In diesem Blog konnten Sie erstmals vor fast vier Jahren darüber einen längeren Artikel lesen:
  • "Es ist unvermeidlich, daß die Macht der Türkei wächst". Erdogans Ausbruch in Davos. Dessen Hintergrund, analysiert von Stratfor-Chef George Friedman; ZR vom 3. 2. 2009
  • Seither habe ich kontinuierlich über dieses Thema berichtet:
  • Zitat des Tages: "Diese Region hat das Potential, die Welt zu gestalten". Erdoğan über die imperialen Pläne der Türkei; ZR vom 13. 1. 2011

  • Aufruhr in Arabien (20): Israel zwischen der Machtpolitik der Türkei und einem instabilen Ägypten; ZR vom 15. 9. 2011

  • Zitat des Tages: "Die Türkei ist so einflußreich wie die ganze EU zusammen". Abdullah Gül zeigt keine falsche Bescheidenheit; ZR vom 19. 9. 2011

  • Ahmet Davutoğlus Ideologie und die aufstrebende islamistische Großmacht Türkei; ZR vom 6. 12. 2011

  • "Die Türkei ist auf dem Weg zur Großmacht". George Friedman über die Neuorientierung der Türkei; ZR vom 22. 4. 2012

  • Aufruhr in Arabien (29): Im Machtspiel des Nahen Ostens beginnt mit der Wahl Morsis eine weitere Runde.
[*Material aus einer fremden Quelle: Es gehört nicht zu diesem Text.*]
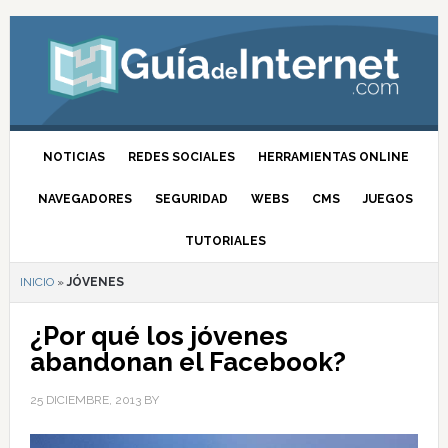
NOTICIAS
REDES SOCIALES
HERRAMIENTAS ONLINE
NAVEGADORES
SEGURIDAD
WEBS
CMS
JUEGOS
TUTORIALES
INICIO
»
JÓVENES
¿Por qué los jóvenes
abandonan el Facebook?
25 DICIEMBRE, 2013
BY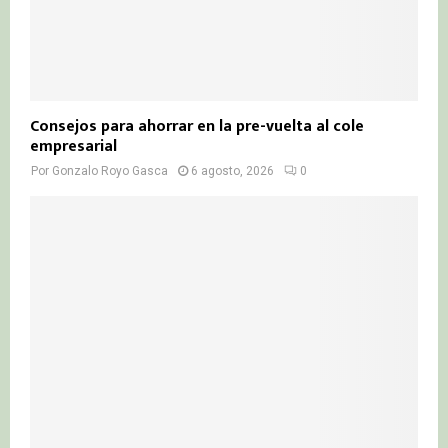
Consejos para ahorrar en la pre-vuelta al cole
empresarial
Por
Gonzalo Royo Gasca
6 agosto, 2026
0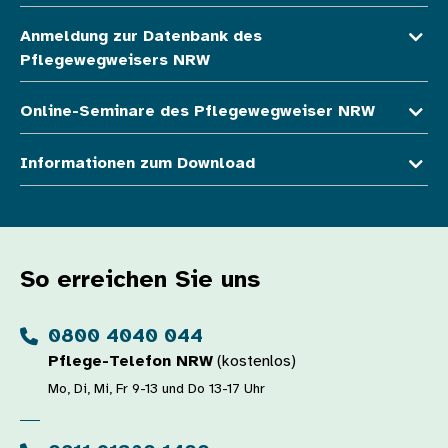
Anmeldung zur Datenbank des
Pflegewegweisers NRW
Online-Seminare des Pflegewegweiser NRW
Informationen zum Download
So erreichen Sie uns
0800 4040 044
Pflege-Telefon NRW
(kostenlos)
Mo, Di, Mi, Fr 9-13 und Do 13-17 Uhr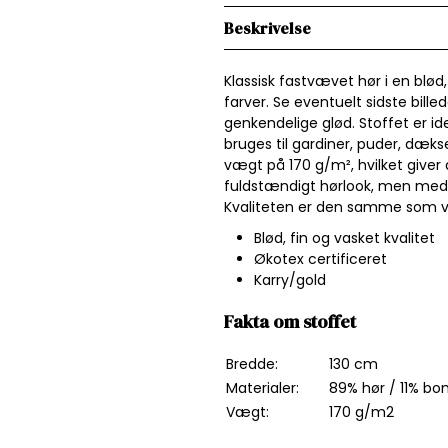
Beskrivelse
Klassisk fastvævet hør i en blød,
farver. Se eventuelt sidste bille
genkendelige glød. Stoffet er ide
bruges til gardiner, puder, dækse
vægt på 170 g/m², hvilket giver d
fuldstændigt hørlook, men med 
Kvaliteten er den samme som vo
Blød, fin og vasket kvalitet
Økotex certificeret
Karry/gold
Fakta om stoffet
Bredde:
130 cm
Materialer:
89% hør / 11% bo
Vægt:
170 g/m2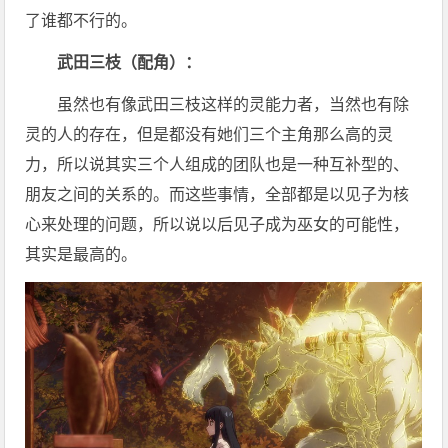
了谁都不行的。
武田三枝（配角）：
虽然也有像武田三枝这样的灵能力者，当然也有除
灵的人的存在，但是都没有她们三个主角那么高的灵
力，所以说其实三个人组成的团队也是一种互补型的、
朋友之间的关系的。而这些事情，全部都是以见子为核
心来处理的问题，所以说以后见子成为巫女的可能性，
其实是最高的。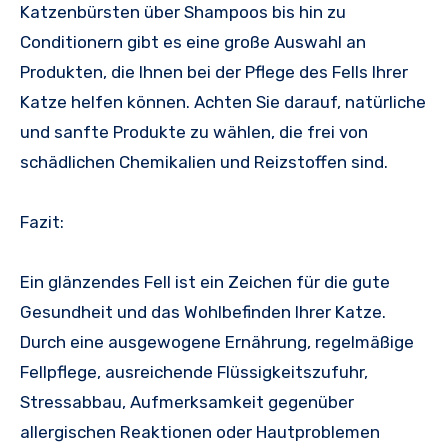
Katzenbürsten über Shampoos bis hin zu
Conditionern gibt es eine große Auswahl an
Produkten, die Ihnen bei der Pflege des Fells Ihrer
Katze helfen können. Achten Sie darauf, natürliche
und sanfte Produkte zu wählen, die frei von
schädlichen Chemikalien und Reizstoffen sind.
Fazit:
Ein glänzendes Fell ist ein Zeichen für die gute
Gesundheit und das Wohlbefinden Ihrer Katze.
Durch eine ausgewogene Ernährung, regelmäßige
Fellpflege, ausreichende Flüssigkeitszufuhr,
Stressabbau, Aufmerksamkeit gegenüber
allergischen Reaktionen oder Hautproblemen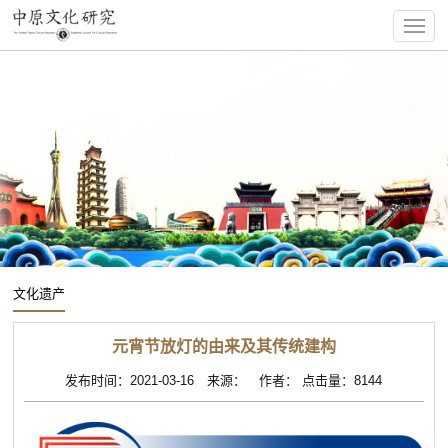
文化遗产
元宵节放灯的由来及其传统建构
发布时间：2021-03-16 来源： 作者： 点击量：8144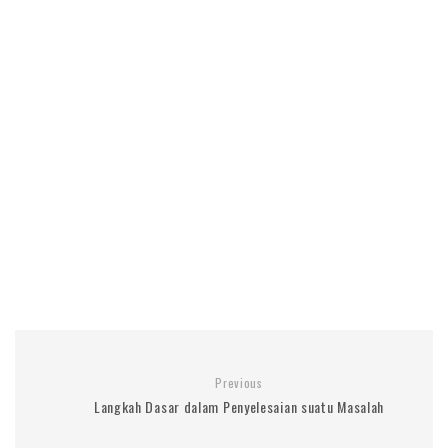
Previous
Langkah Dasar dalam Penyelesaian suatu Masalah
Eine neue strategische Option für Erdogan; ZR vom 27. 6. 2012
  • Über alle seine machtpolitischen Pläne im Nahen Osten wird aber Erdogan Deutschland mit seinen - wie er es sieht - 2,5 Millionen Landsleuten nicht vernachlässigen. Die neue Botschaft an der Tiergartenstraße, die er jetzt einweiht, gilt als das weltweit größte Bauprojekt der Türkei im Ausland und die größte türkische Vertretung in irgendeinem Land der Welt.